Hutcheson played during the biggest and most successful part of Meyer’s career, but the memories he shared regarding his coach did not revolve around basketball, but rather his character and intelligence.
“One of the things I think about a lot with him is I just came across an old voice recorder in a box of things I was moving, and it made me think of him because, before everybody had smartphones with recorders on them, he had to carry around a little dictation machine, a voice recorder in his pocket, and all day, he would just record ideas he was having or things he had read or articles or notes about people,” Hutcheson said. “He was one of the most well-read students of not just basketball, but leadership and success. So really that’s the kind of thing I remember about him, more than a practice or a game.”
Hutcheson also remembered the pens. Meyer was known for his pens, and according to Hutcheson, after his coach’s car accident, Meyer received thousands of pens that people sent him as get-well gifts.
“My favorite memory would be that [voice recorder] or how he and I used to always trade pens; because he just took notes all the time; he always had three or four pens with him and something to write on,” Hutcheson said. “We’d always see, you know — what pen are you using? — and we’d trade pens or whatever.”
While Meyer coached during the NAIA era, Hutcheson took over as Lipscomb Athletic Director in 2008 to lead the Bisons through a big change as the school moved to NCAA status.
“I think he [Meyer] would be surprised and pleased with how how far we’ve come,” Hutcheson said. “I think he would be happy and pleased to see that Lipscomb hasn’t sacrificed the values upon which it was built in elevating the athletic program.
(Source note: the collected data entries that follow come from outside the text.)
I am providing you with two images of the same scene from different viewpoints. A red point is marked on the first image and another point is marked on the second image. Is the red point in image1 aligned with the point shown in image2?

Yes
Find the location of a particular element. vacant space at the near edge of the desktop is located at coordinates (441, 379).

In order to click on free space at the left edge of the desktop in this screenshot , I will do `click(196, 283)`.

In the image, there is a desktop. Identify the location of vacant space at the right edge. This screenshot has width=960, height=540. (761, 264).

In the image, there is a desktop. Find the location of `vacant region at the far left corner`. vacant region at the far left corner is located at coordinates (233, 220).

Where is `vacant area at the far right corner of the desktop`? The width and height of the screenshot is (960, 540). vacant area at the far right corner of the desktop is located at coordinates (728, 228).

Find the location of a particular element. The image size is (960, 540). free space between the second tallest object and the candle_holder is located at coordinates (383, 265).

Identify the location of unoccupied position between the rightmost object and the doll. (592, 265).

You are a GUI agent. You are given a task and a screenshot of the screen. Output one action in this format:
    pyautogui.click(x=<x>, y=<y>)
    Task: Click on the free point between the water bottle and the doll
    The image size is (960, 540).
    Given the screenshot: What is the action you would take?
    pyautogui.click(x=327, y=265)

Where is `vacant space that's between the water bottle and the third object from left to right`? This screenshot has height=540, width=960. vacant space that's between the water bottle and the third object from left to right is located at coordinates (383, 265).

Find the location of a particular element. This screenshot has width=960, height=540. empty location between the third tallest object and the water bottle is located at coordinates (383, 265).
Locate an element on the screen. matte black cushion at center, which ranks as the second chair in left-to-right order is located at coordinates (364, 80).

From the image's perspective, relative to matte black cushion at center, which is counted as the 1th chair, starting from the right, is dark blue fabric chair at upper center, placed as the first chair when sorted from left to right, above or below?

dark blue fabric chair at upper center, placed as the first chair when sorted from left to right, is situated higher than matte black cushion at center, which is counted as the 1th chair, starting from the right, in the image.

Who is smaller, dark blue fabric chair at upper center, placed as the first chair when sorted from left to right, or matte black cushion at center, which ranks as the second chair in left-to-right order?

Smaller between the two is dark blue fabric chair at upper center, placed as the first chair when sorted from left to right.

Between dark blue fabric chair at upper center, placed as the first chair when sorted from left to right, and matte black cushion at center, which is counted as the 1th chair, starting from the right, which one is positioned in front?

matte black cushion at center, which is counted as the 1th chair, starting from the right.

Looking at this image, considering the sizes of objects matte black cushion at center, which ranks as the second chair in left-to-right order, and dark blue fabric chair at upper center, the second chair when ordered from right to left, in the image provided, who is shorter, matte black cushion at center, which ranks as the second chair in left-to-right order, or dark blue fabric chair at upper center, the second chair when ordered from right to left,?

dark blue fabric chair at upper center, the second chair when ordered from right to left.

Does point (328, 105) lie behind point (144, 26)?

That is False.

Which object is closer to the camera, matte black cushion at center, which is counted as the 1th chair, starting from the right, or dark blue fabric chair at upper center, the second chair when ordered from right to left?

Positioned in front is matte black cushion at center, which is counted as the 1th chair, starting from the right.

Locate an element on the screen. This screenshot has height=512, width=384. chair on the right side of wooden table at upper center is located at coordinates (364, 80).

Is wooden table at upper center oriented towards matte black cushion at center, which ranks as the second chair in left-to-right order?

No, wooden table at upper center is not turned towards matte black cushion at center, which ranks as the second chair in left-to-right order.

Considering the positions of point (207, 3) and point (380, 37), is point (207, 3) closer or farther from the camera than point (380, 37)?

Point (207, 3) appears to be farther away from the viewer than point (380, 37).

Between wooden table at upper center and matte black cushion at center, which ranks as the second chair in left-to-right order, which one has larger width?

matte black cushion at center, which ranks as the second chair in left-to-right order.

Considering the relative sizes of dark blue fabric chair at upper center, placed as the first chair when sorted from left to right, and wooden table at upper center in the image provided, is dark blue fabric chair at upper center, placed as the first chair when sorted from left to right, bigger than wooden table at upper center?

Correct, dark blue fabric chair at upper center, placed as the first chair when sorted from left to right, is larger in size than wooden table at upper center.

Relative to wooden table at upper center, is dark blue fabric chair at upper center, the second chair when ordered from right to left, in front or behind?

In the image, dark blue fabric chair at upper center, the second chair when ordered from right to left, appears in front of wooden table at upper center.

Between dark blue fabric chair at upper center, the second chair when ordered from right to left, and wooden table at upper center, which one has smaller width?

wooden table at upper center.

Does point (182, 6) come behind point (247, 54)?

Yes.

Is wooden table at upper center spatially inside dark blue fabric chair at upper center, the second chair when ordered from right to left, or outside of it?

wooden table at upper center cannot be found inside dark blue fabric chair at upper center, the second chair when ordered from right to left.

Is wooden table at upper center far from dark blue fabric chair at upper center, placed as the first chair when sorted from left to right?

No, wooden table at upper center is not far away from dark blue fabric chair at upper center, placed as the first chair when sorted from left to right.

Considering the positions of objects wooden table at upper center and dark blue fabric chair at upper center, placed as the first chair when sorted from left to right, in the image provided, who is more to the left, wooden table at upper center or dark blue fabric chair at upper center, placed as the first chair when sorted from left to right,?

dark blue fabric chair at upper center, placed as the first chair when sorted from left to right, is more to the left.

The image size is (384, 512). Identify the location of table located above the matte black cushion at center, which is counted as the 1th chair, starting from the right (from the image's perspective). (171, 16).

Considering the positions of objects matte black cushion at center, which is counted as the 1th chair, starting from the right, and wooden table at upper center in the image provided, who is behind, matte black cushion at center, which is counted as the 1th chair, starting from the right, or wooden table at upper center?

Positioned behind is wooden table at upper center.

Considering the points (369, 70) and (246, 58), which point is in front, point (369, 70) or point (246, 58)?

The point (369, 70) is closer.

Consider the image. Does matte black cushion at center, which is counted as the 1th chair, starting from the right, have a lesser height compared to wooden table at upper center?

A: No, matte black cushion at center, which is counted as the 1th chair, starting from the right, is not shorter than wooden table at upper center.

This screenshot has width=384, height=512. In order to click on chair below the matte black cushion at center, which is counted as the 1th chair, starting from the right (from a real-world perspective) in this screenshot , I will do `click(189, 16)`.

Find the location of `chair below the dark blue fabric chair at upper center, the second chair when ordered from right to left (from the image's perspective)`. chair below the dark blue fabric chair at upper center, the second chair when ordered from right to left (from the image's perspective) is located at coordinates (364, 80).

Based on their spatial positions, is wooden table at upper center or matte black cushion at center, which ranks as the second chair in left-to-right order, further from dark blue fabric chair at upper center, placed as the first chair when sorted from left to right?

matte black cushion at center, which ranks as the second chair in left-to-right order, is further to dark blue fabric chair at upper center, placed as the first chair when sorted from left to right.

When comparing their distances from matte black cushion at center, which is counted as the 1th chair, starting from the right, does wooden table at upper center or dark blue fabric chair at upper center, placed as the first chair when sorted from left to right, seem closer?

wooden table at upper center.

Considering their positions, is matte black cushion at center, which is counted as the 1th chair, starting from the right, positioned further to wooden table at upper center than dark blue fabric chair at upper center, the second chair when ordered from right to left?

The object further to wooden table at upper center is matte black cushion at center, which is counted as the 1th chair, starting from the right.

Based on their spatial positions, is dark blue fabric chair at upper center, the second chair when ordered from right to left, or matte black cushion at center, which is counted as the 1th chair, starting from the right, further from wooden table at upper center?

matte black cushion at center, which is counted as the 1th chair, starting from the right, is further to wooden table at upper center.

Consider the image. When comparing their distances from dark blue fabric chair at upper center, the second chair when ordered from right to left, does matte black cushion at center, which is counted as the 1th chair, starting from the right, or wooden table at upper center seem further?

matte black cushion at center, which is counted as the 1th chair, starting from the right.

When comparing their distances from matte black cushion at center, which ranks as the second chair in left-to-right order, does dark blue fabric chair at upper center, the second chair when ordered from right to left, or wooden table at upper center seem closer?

A lot of times in the athletic program, there’s a concern that you can have students, or you can have athletes, but you can’t really have student-athletes; it’s either one or the other, but I think Lipscomb has shown that it can do both, and it can also hold to the Christian values that the school has held for 125 years, and I think that’s the thing he’d be most pleased with to see that Lipscomb hasn’t had to abandon that in order to succeed athletically.”
Lipscomb has kept Meyer’s goal to have both students and athletes since its NCAA transition, and the school recently won the Atlantic Sun Academic trophy for the fourth consecutive year — an honor that results from being the school with the most student-athletes that have a 3.0 GPA or higher.
Hutcheson said this value system, which Meyer tried to instill in all his players, is what Meyer’s legacy is. It’s why he’s being inducted into yet another Hall of Fame and receiving another prestigious honor.
“There’s an old saying where a person asks a coach — what do you think about your team this year? And the coach says — ask me in 20 years, and I”ll tell you what I think,” Hutcheson recalled. “And the implication is that as important as what you’re doing as a coach in that moment might be, the fruit of your work isn’t going to be seen until 10 or 20 years down the line. So I think Coach Meyer’s legacy is how you look at so many of the people who have been influenced by him directly. But then you see how those people have then passed those lessons on to others; it just gets handed down.
“That’s really what I think the main legacy is. It’s in all of those people that have been multiplied over the years that continue to pass on those lessons that he taught several years ago.’